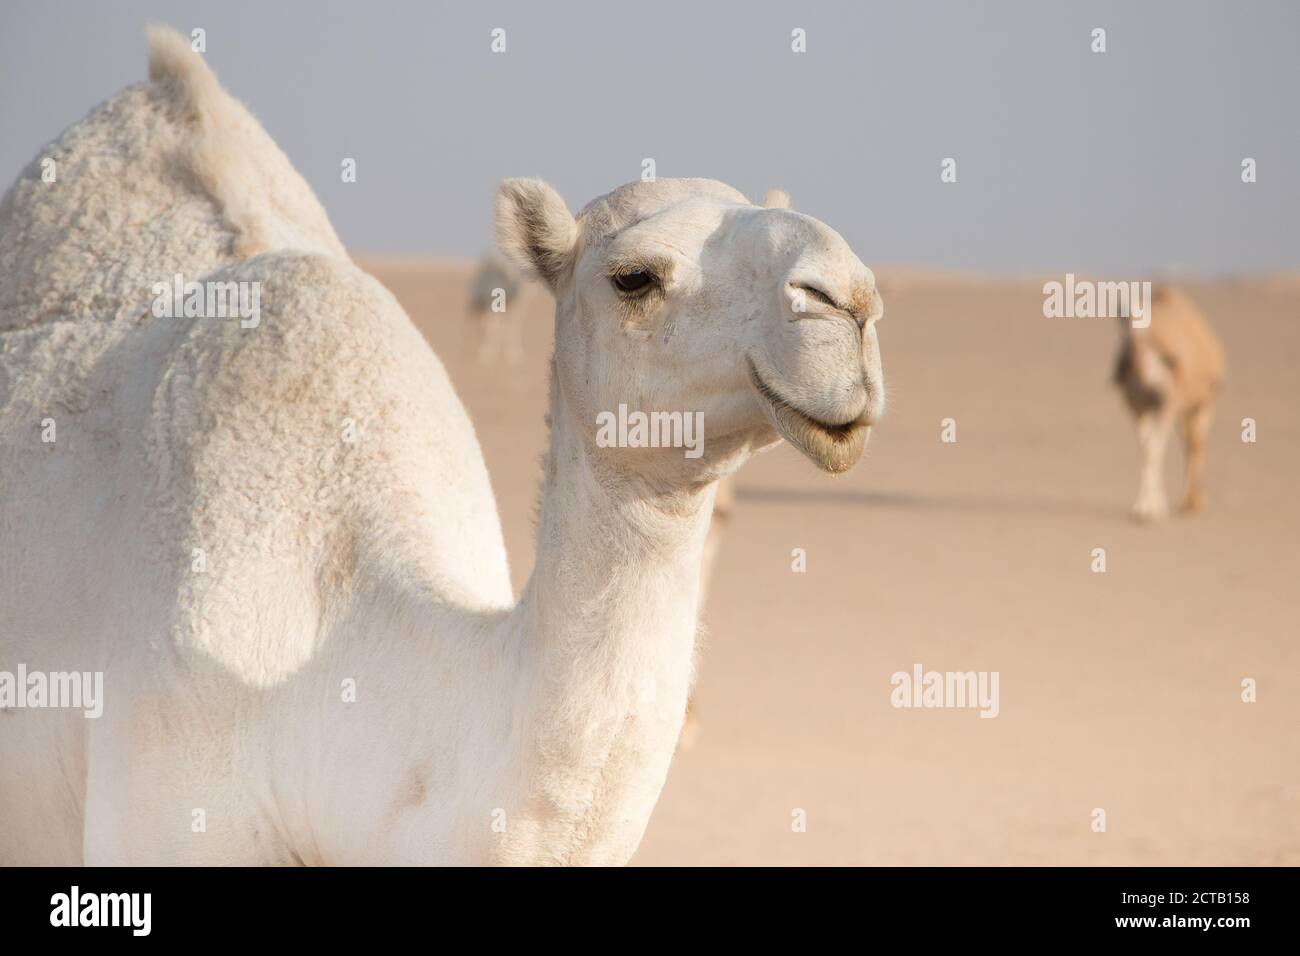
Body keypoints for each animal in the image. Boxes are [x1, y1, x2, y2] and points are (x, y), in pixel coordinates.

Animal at [1113, 286, 1225, 519]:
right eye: (1121, 316)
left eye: (1144, 316)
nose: (1132, 344)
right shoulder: (1137, 407)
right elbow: (1145, 448)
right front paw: (1143, 506)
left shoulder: (1167, 404)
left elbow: (1154, 448)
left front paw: (1152, 509)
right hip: (1182, 409)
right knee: (1188, 443)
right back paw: (1189, 501)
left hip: (1203, 402)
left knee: (1195, 444)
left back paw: (1193, 503)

-------

= WHAT IS EXPECTED =
Gather every line from the listing above in which the word "right" appears.

= REPLY =
right eye: (1121, 316)
right shoulder: (1137, 407)
right elbow: (1145, 448)
right front paw: (1143, 506)
right hip: (1182, 409)
right knee: (1188, 443)
right back paw: (1189, 501)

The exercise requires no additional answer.